TASK ITEM
The required answer is the count of lines in the records that contain "hipoclorito", with no other text.
INPUT FOR THIS TASK below:
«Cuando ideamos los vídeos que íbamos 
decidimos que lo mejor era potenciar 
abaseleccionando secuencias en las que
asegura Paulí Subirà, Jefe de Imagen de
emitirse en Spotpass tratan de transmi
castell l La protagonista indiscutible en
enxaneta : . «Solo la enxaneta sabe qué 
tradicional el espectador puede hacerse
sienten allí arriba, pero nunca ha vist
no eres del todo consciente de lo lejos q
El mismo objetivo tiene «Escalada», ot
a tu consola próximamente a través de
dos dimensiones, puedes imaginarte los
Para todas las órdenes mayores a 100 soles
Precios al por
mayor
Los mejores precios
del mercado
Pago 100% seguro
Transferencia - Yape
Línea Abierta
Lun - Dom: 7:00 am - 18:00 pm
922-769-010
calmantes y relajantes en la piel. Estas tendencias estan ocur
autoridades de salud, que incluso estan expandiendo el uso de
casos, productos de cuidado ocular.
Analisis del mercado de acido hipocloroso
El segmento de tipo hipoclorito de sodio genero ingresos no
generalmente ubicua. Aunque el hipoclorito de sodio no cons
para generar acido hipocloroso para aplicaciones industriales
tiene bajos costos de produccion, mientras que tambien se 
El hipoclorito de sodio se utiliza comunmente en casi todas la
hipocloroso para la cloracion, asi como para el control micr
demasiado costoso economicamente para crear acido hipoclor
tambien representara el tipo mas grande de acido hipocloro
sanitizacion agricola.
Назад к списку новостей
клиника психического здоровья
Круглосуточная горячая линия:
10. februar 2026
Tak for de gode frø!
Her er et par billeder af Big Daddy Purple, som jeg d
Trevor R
End of INPUT FOR THIS TASK.
EXERCISE SOLUTION
3